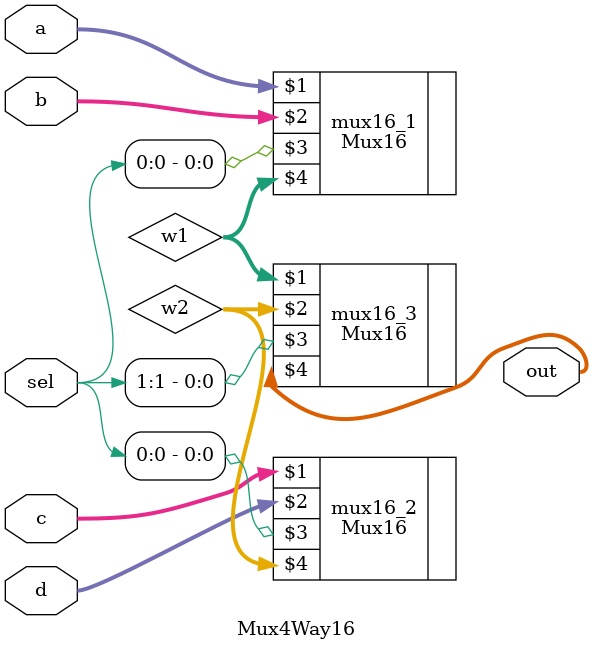
<source format=v>
`include "src/mux16.v"

module Mux4Way16 (
  input[15:0] a,
  input[15:0] b,
  input[15:0] c,
  input[15:0] d,
  input [1:0] sel,
  output[15:0] out
);

  wire[15:0] w1;
  wire[15:0] w2;

  Mux16 mux16_1(a, b, sel[0], w1);
  Mux16 mux16_2(c, d, sel[0], w2);

  Mux16 mux16_3(w1, w2, sel[1], out);

endmodule

</source>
____________
## TASK REQUIREMENTS
From the line with "output[15:0] out" to the final line of the listing, write out each line unchanged. Add nothing.

## RESULT FOR THIS TASK
  output[15:0] out
);

  wire[15:0] w1;
  wire[15:0] w2;

  Mux16 mux16_1(a, b, sel[0], w1);
  Mux16 mux16_2(c, d, sel[0], w2);

  Mux16 mux16_3(w1, w2, sel[1], out);

endmodule

</source>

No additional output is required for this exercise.